Et notamment un écrivain, aujourd’hui vieillard en désuétude, mais qui il y a vingt ans, trente ans, était un dandy « propre, massé, le crâne épilé, aimable » que Bernard Pivot invita cinq fois à Apostrophes. Gabriel Matzneff qui collectionnait les amants, les amantes de onze ans, de douze ans, de quatorze ans… Et parmi ses amantes, il y eut Vanessa, qu’il connut en 1985, quand elle avait treize ans, une proie aux yeux bleus qui lisait Eugénie Grandet et qui plaçait les écrivains sur un piédestal, et dont il s’empara, corps et âme, l’ayant rassurée de lait, de mots doux, de mousses au kiwi, et elle fut la chose de l’ogre…

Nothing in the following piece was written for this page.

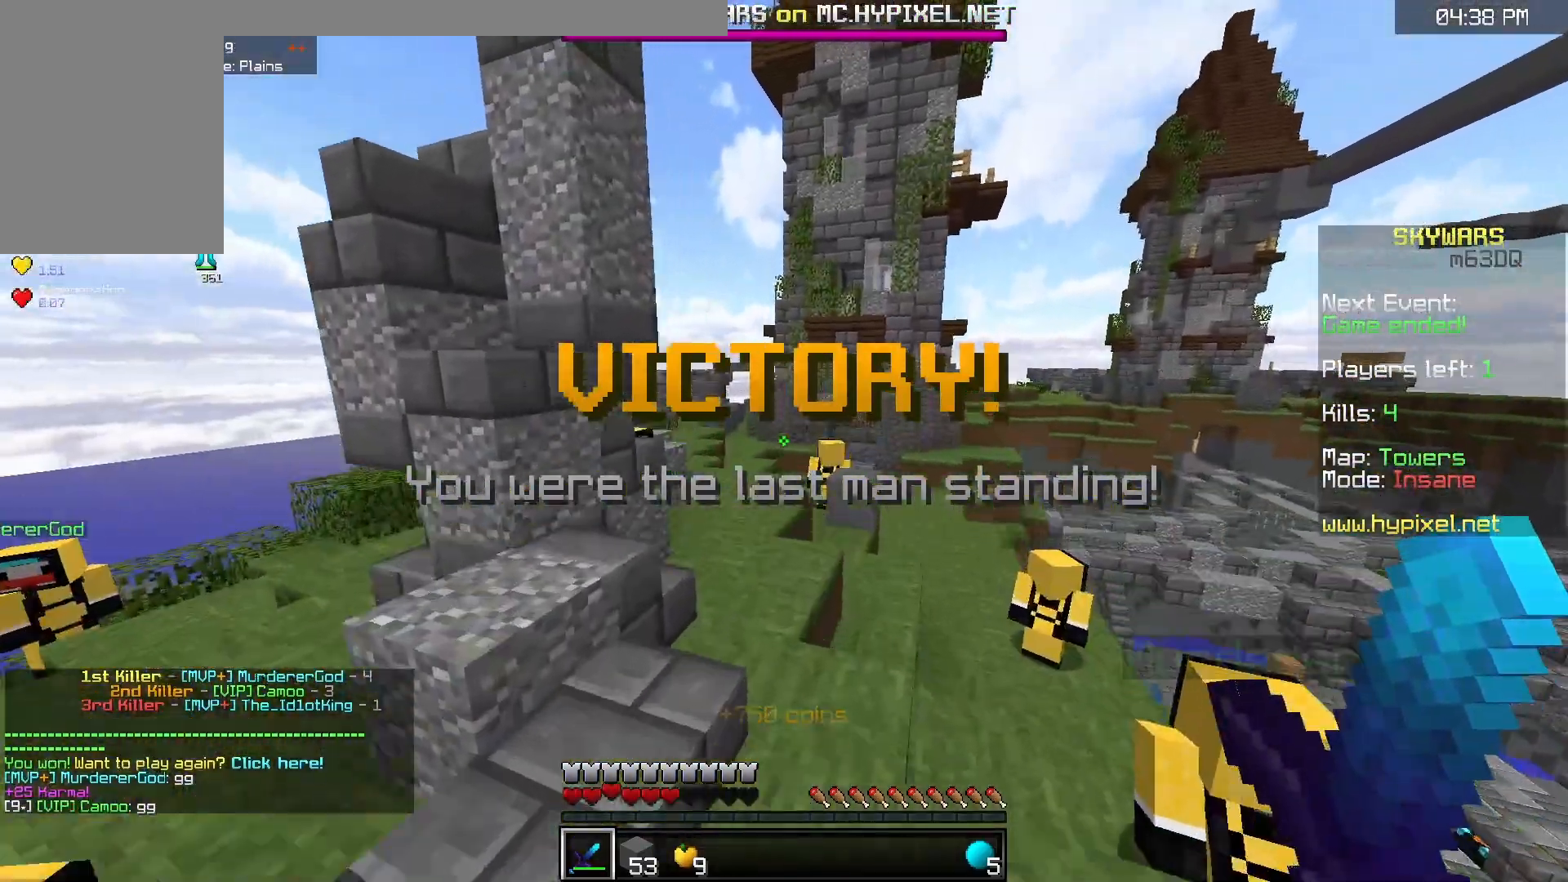
{"keys": ["space", "w"], "mouse": [], "events": [[150, "space", "up"], [333, "space", "down"]]}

« À 14 ans, à la sortie du collège, on n’est pas supposée vivre à l’hôtel avec un homme de 50 ans, ni se retrouver dans son lit, sa verge dans la bouche à l’heure du goûter”, écrit dans son livre Vanessa Springora. Je retrouve cette phrase dans Le Monde et dans L’Express qui racontent une folie dans un autre siècle. Quand Matzneff, sans rien cacher, était un homme adulé de complaisance ; ce Gabriel qui se faisait passer pour un chef scout afin d’échapper à un père dont il avait happé l’enfant, “un chaton de 12 ans, l’un des gosses les plus voluptueux que j’ai connus”. En 1990, une romancière québécoise, Denise Bombardier, avait osé dire son dégoût à Matzneff sur le plateau d’Apostrophes. Elle s’était retrouvée ostracisée au cocktail après l’émission, raconte-t-elle au journal Le Monde et puis insultée, dénigrée par la fine fleur de la critique littéraire. En 1977 quand Matzneff lançait une pétition pour soutenir des gens qui s’étaient amusés avec des mineurs de douze et treize ans, le texte était publié dans Le Monde et signé Aragon, Sartre, Beauvoir, Roland Barthes, Francis Ponge, André Glucksmann, Bernard Kouchner, Félix Guattari, Jack Lang… Imaginez.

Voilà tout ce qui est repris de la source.